Regarding the proposed definition of ‘financial holding company’, it was requested that the specification of the term ‘mainly’ be re-inserted in this definition rather than a related provision to avoid the risk of misinterpretation by firms.

Regarding the proposed definition of ‘financial institution’ respondents suggested the following:

  • Clarification of how firms should determine what constitutes an undertaking’s ‘principal activity’.
  • Clarification that an undertaking’s activity of acquiring holdings in other undertakings does not need to be ongoing, but that it is sufficient that the undertaking has acquired holdings at some point.
  • Defining the term ‘pure industrial holding company’.
  • Clarification of the intention behind the proposed restatement of the definition of ‘asset management company’, and of the treatment of funds managed by asset management companies and fund managers.

Respondents also suggested that the activities specified in Schedule 19D were not clearly defined.

Feedback noted that the proposed definition of ‘ancillary services undertaking’ refers to an undertaking the principal activity of which consists of an activity which is ancillary to the principal activity of a credit institution or a designated investment firm.  Further clarification was sought on what services the definition might cover.

Regarding the proposed definition of ‘participation’, respondents have suggested that a simpler approach would be to cross-refer to section 421A FSMA instead of setting out its own definition.

Feedback also sought clarity as to how entities that carry on activities related to cryptoassets should be treated.

HM Treasury’s response to Key UK CRR definitions

HM Treasury appreciates firms’ suggestions on the content of the Policy Update in chapter four.

HM Treasury intends to provide additional clarity to respondents, industry and other stakeholders but does not intend to amend the UK CRR Definitions Regulations as published in July.

Overall, HM Treasury is conscious that introducing detailed definitions or making material amendments to definitions that have a clear common usage or are widely used by industry without consultation could have adverse unintended consequences.

HM Treasury is, however, mindful of industry’s desire for certainty that holding companies do not need to continually acquire holdings. HM Treasury intends to confirm that this is not the intended effect of the definition of ‘financial institution’ in the Explanatory Memorandum accompanying the UK CRR Definitions Regulations.
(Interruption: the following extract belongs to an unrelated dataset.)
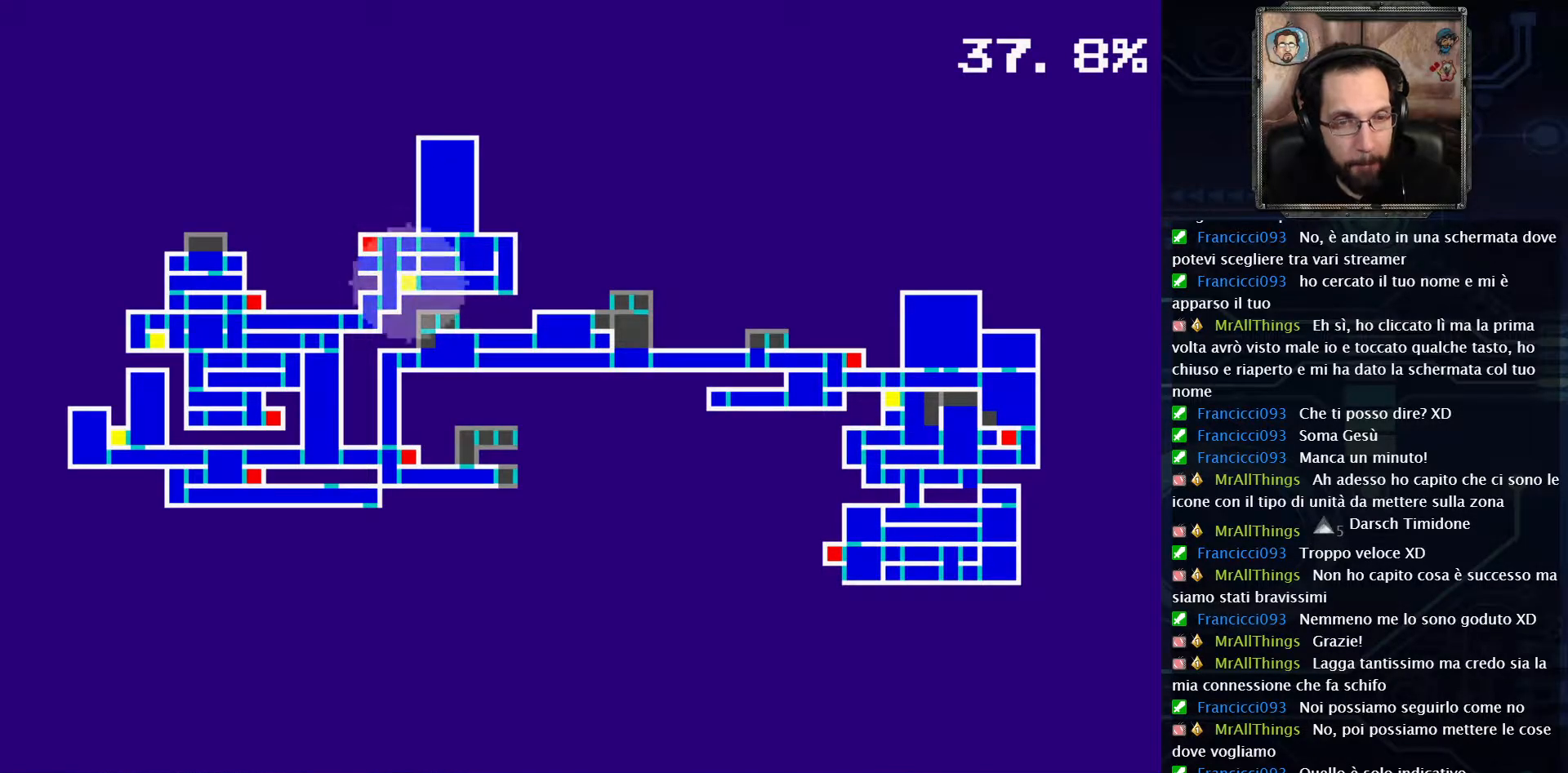
{"buttons": [], "left_stick": "center", "right_stick": "center", "events": []}
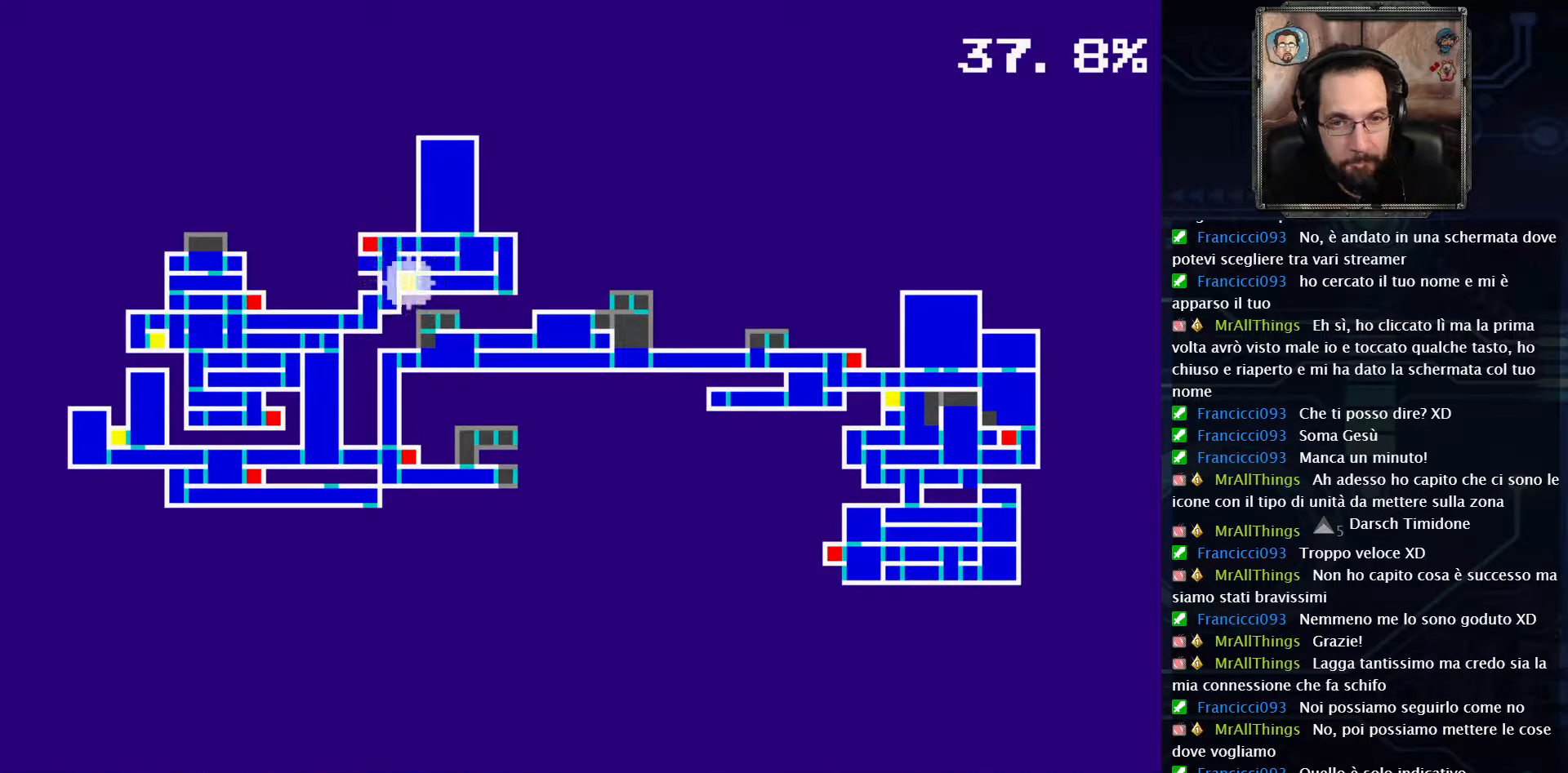
{"buttons": [], "left_stick": "center", "right_stick": "center", "events": []}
HM Treasury notes that the relevant competent authority is responsible for supervising requirements relating to group consolidation.

HM Treasury has also amended the UK CRR Definitions Regulations to update the definition of ‘securitisation’ in the Securitisation Regulations 2024 for consistency with the PRA’s Basel 3.1 rules.

The draft UK CRR Definitions Regulations that were published in July also amended the definition of “IFPR financial institution” in the Financial Services and Markets Act 2000 (Prudential Regulation of FCA Investment Firms) (Definitions for the purposes of Part 9C) Regulations 2021. HM Treasury now intends to make this amendment in a separate statutory instrument providing for consequential amendments later in 2026 due to interdependencies with wider legislation.

5. Next Steps

The government welcomes the full range of responses provided, and the suggestions to make the application of the FSMA model of regulation to the UK CRR more effective.

Alongside this Policy Update response, HM Treasury has published a draft of the UK’s Overseas Prudential Requirements Regime Regulations for technical comments. This consultation closes on 2 April 2026, and HM Treasury will take onboard that feedback, alongside the feedback provided to this update, when finalising the legislation.

HM Treasury will lay the Basel 3.1 Market Risk Transitional Provision Statutory Instrument and the UK CRR Definitions Regulations in early 2026.

HM Treasury will update the relevant legislation in light of comments received through this Policy Update. HM Treasury will then commence the appropriate revocations of the UK CRR in 2026 in sufficient time for the PRA to ensure implementation of Basel 3.1 on 1 January 2027.